▶ **What is needed**: Write out each of the lines below verbatim, reproducing every one in its original order without alteration.

[Extracted data entries]
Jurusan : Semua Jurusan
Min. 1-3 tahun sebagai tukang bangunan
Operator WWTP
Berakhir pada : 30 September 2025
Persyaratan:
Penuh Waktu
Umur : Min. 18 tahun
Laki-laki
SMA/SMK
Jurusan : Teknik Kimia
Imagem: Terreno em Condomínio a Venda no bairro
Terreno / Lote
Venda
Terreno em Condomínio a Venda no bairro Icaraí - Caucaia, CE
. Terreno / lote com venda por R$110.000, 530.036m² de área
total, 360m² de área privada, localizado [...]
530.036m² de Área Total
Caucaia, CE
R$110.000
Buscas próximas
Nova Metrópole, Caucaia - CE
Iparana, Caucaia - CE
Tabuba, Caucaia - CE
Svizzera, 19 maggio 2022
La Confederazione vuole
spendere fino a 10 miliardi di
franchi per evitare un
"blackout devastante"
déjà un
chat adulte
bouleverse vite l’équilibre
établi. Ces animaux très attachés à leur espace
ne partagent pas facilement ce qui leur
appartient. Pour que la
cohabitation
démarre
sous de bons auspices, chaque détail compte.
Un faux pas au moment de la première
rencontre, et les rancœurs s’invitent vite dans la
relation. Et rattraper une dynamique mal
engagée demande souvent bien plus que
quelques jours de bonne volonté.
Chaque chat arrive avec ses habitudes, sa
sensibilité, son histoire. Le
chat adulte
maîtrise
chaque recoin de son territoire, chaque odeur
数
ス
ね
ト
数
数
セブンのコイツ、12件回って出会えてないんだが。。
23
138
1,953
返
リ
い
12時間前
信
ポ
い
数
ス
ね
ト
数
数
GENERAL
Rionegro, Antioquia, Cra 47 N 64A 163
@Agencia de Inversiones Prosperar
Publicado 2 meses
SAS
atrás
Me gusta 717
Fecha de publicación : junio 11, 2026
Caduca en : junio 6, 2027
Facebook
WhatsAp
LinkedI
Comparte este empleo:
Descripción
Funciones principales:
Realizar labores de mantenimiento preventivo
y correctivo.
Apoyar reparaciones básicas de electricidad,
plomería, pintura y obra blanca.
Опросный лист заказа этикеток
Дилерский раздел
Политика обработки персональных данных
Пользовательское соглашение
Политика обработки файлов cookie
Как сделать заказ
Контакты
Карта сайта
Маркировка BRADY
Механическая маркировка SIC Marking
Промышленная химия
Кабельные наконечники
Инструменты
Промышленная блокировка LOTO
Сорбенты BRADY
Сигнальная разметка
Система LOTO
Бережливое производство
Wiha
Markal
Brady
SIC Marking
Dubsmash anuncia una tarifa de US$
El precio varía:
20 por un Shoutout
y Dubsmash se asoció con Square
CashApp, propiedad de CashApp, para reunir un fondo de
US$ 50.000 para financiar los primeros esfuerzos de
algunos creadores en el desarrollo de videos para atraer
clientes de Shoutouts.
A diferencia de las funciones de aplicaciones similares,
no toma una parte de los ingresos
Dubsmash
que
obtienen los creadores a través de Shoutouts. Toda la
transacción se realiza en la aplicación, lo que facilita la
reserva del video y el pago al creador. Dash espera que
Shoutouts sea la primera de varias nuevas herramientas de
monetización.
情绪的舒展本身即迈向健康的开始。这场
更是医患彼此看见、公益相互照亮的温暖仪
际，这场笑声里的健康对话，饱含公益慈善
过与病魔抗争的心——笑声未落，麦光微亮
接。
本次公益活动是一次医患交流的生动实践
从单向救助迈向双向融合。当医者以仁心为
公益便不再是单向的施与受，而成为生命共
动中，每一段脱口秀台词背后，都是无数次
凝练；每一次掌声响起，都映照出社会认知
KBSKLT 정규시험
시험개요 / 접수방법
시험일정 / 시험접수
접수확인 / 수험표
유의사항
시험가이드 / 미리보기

▶ **Output below**:
Jurusan : Semua Jurusan
Min. 1-3 tahun sebagai tukang bangunan
Operator WWTP
Berakhir pada : 30 September 2025
Persyaratan:
Penuh Waktu
Umur : Min. 18 tahun
Laki-laki
SMA/SMK
Jurusan : Teknik Kimia
Imagem: Terreno em Condomínio a Venda no bairro
Terreno / Lote
Venda
Terreno em Condomínio a Venda no bairro Icaraí - Caucaia, CE
. Terreno / lote com venda por R$110.000, 530.036m² de área
total, 360m² de área privada, localizado [...]
530.036m² de Área Total
Caucaia, CE
R$110.000
Buscas próximas
Nova Metrópole, Caucaia - CE
Iparana, Caucaia - CE
Tabuba, Caucaia - CE
Svizzera, 19 maggio 2022
La Confederazione vuole
spendere fino a 10 miliardi di
franchi per evitare un
"blackout devastante"
déjà un
chat adulte
bouleverse vite l’équilibre
établi. Ces animaux très attachés à leur espace
ne partagent pas facilement ce qui leur
appartient. Pour que la
cohabitation
démarre
sous de bons auspices, chaque détail compte.
Un faux pas au moment de la première
rencontre, et les rancœurs s’invitent vite dans la
relation. Et rattraper une dynamique mal
engagée demande souvent bien plus que
quelques jours de bonne volonté.
Chaque chat arrive avec ses habitudes, sa
sensibilité, son histoire. Le
chat adulte
maîtrise
chaque recoin de son territoire, chaque odeur
数
ス
ね
ト
数
数
セブンのコイツ、12件回って出会えてないんだが。。
23
138
1,953
返
リ
い
12時間前
信
ポ
い
数
ス
ね
ト
数
数
GENERAL
Rionegro, Antioquia, Cra 47 N 64A 163
@Agencia de Inversiones Prosperar
Publicado 2 meses
SAS
atrás
Me gusta 717
Fecha de publicación : junio 11, 2026
Caduca en : junio 6, 2027
Facebook
WhatsAp
LinkedI
Comparte este empleo:
Descripción
Funciones principales:
Realizar labores de mantenimiento preventivo
y correctivo.
Apoyar reparaciones básicas de electricidad,
plomería, pintura y obra blanca.
Опросный лист заказа этикеток
Дилерский раздел
Политика обработки персональных данных
Пользовательское соглашение
Политика обработки файлов cookie
Как сделать заказ
Контакты
Карта сайта
Маркировка BRADY
Механическая маркировка SIC Marking
Промышленная химия
Кабельные наконечники
Инструменты
Промышленная блокировка LOTO
Сорбенты BRADY
Сигнальная разметка
Система LOTO
Бережливое производство
Wiha
Markal
Brady
SIC Marking
Dubsmash anuncia una tarifa de US$
El precio varía:
20 por un Shoutout
y Dubsmash se asoció con Square
CashApp, propiedad de CashApp, para reunir un fondo de
US$ 50.000 para financiar los primeros esfuerzos de
algunos creadores en el desarrollo de videos para atraer
clientes de Shoutouts.
A diferencia de las funciones de aplicaciones similares,
no toma una parte de los ingresos
Dubsmash
que
obtienen los creadores a través de Shoutouts. Toda la
transacción se realiza en la aplicación, lo que facilita la
reserva del video y el pago al creador. Dash espera que
Shoutouts sea la primera de varias nuevas herramientas de
monetización.
情绪的舒展本身即迈向健康的开始。这场
更是医患彼此看见、公益相互照亮的温暖仪
际，这场笑声里的健康对话，饱含公益慈善
过与病魔抗争的心——笑声未落，麦光微亮
接。
本次公益活动是一次医患交流的生动实践
从单向救助迈向双向融合。当医者以仁心为
公益便不再是单向的施与受，而成为生命共
动中，每一段脱口秀台词背后，都是无数次
凝练；每一次掌声响起，都映照出社会认知
KBSKLT 정규시험
시험개요 / 접수방법
시험일정 / 시험접수
접수확인 / 수험표
유의사항
시험가이드 / 미리보기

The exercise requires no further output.